I can’t speak for others, only for myself. Having said that, I admit that I have spent far too much of my life defining myself by the expectations of society, family and friends and less by my own moral standards and acknowledging who I am as a person. We all struggle with this on some level. We all want to fit in and be accepted. We all want to be loved. So we would be stupid to say that it is easy to “just be you.” Let’s acknowledge that this is far more difficult to do than it sounds
When I watch children, I’m in awe of their innocence and acceptance of others. Most children, if gender identity, sexual identity, race or religion were never discussed with them, would grow up believing that differences are to be embraced and each person is unique unto themselves. Don’t believe me? Just watch a playground full of kids under the age of 8. Almost every single one of those children could care less what color your skin is, what god you worship, who you sleep with or what clothes you want to wear. All they care about is who treats them well and who doesn’t.
Discrimination, society’s standards, the fact the certain differences make us less than others is something society teaches us. It’s something our families teach us. Discrimination and a lack of acceptance is purely an environmental factor. It has absolutely nothing to do with genetics.
I will fully admit that as an adolescent, I held some discriminatory beliefs. Growing up in the south and in one of the last areas of the country to desegregate meant that society taught me that racial minorities were inferior. Homosexuality was bad. Not living by the gender you were assigned at birth made you a freak. And worshiping a different religion made you immoral. These lessons were a part of my every day life and, at that time, I believed them. Along with these skewed and blatantly wrong beliefs altering my value system for many years, it also limited my relationships with many wonderful people over time.
Thankfully, I got out of my hometown at a young age. Thankfully, I learned different views. Thankfully, I learned tolerance and acceptance of others. Do I still judge people? Of course I do. I am guilty of this. But my judgement is based on how others behave and how they express their values unto the world and others.
One blessing of working the health care system for over 20 years, particularly emergency medicine, is that you have no say over who you will be taking care. Whoever becomes your patient or client becomes your patient or client and you cannot allow personal views to skew your treatment of these individuals. This fact teaches you very quickly what differences matter and what differences don’t.
I have had to learn not to be defined by the standards of a society which has not concept of what it has been like to live in my body. Whether someone accepts my transition or not, it is impossible to explain to someone what it is like to look in the mirror and want to rip your skin off. Most cannot understand how exhausting it is to force yourself to interact with a world in a manner which truly is unnatural for you. Most cannot understand how the pitch of your own voice can literally make you nauseous. The good thing is, I don’t ask anyone to understand it.
It’s impossible to understand being in my place unless you have been there. This is the same as I can never understand the African-American, American Indian, Hispanic, South East Asian or any other racial experience because I have not lived it.
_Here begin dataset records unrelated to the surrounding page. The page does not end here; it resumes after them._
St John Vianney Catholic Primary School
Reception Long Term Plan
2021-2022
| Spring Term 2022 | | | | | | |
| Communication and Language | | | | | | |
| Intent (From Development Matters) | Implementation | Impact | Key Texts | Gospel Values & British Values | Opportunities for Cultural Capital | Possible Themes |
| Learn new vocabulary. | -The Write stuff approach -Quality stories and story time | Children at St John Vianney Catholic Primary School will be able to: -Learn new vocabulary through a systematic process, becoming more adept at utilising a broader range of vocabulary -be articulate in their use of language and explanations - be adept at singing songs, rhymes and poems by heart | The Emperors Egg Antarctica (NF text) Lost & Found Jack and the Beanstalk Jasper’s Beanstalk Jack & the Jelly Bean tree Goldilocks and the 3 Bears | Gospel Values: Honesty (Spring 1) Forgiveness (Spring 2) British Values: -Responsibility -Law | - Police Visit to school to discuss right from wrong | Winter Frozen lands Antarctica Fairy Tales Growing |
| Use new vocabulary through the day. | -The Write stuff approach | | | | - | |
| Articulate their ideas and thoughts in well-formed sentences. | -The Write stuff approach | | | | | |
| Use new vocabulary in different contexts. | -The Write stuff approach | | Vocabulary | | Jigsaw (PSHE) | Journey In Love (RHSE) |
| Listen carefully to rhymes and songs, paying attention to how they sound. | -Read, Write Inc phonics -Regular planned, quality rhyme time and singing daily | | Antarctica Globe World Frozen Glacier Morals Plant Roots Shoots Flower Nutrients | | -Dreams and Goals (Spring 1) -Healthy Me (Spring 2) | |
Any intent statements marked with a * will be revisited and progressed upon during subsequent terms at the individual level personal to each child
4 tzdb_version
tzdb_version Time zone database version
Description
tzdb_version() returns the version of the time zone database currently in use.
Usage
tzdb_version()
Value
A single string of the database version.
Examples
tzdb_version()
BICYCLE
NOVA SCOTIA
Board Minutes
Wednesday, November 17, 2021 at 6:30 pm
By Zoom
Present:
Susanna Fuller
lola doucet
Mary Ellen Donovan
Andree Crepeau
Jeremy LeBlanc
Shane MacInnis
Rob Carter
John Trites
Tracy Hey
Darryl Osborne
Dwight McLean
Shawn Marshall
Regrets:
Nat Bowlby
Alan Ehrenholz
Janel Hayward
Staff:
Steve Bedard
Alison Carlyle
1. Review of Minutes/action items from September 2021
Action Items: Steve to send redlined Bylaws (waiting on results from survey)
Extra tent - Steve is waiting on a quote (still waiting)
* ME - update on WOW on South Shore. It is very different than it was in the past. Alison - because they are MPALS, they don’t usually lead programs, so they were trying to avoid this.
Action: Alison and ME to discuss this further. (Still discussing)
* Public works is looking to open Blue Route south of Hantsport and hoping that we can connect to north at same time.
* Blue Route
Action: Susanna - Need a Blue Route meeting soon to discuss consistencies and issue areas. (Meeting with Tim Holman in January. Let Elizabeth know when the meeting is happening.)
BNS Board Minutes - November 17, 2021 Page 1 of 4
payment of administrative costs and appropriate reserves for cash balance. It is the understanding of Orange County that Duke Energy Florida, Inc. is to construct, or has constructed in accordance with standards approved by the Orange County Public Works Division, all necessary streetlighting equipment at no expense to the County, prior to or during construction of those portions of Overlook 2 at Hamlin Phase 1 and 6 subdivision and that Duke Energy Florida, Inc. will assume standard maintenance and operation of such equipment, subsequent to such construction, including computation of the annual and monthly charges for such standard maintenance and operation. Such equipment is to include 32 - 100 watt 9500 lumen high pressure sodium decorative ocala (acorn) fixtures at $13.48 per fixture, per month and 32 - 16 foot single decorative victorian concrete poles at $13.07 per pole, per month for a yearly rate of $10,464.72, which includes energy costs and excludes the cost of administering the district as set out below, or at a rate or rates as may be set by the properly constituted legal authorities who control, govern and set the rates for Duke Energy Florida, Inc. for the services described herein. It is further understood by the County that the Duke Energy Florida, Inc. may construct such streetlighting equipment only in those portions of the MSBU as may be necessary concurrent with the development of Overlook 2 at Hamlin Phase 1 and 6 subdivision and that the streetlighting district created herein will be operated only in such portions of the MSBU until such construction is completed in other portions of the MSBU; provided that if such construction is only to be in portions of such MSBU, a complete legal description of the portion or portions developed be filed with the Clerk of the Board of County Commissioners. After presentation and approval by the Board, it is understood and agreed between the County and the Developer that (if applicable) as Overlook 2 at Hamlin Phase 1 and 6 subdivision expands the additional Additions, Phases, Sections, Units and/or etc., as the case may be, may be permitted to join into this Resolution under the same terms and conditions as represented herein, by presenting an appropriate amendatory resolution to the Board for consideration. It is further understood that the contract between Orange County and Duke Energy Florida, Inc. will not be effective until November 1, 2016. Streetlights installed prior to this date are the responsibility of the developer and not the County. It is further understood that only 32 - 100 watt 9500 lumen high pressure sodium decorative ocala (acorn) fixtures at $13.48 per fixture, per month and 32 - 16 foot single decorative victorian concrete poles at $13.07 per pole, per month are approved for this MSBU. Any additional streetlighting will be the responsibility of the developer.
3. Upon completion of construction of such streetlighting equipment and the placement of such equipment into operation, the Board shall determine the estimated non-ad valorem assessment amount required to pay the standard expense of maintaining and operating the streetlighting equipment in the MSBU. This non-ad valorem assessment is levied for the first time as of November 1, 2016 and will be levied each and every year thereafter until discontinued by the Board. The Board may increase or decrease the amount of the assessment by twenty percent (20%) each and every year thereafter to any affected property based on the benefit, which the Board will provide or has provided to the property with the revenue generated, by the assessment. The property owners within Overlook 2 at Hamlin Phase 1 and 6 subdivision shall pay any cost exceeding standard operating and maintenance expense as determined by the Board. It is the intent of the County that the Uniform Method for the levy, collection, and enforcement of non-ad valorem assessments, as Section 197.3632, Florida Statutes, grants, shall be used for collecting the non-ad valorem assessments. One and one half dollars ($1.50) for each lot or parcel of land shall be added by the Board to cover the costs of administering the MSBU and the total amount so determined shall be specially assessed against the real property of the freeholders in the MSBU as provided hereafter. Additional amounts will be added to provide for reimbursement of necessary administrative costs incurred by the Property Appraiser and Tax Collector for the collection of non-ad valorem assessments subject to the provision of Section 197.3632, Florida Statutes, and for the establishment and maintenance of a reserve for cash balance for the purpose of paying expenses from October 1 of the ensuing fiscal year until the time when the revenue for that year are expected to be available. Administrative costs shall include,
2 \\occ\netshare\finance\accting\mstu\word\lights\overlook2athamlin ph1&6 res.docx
That does not mean I cannot love them as they are and support them every day. I pray I have done just that for the past 20 plus years since I, hopefully, removed my head from my arse. lol
Funny thing is, nothing spurred these thoughts other than the first meme included in this post. It speaks volumes to how we should view and define ourselves each day. Thankfully, the world is becoming a more accepting place. Thankfully, individuals like myself are finding more acceptance and less intolerance. Thankfully, those who know me best, I feel, do not see me as transgender. They see me as a woman, plain and simple. To those friends who view me that way, you have no idea what your love and support means to me.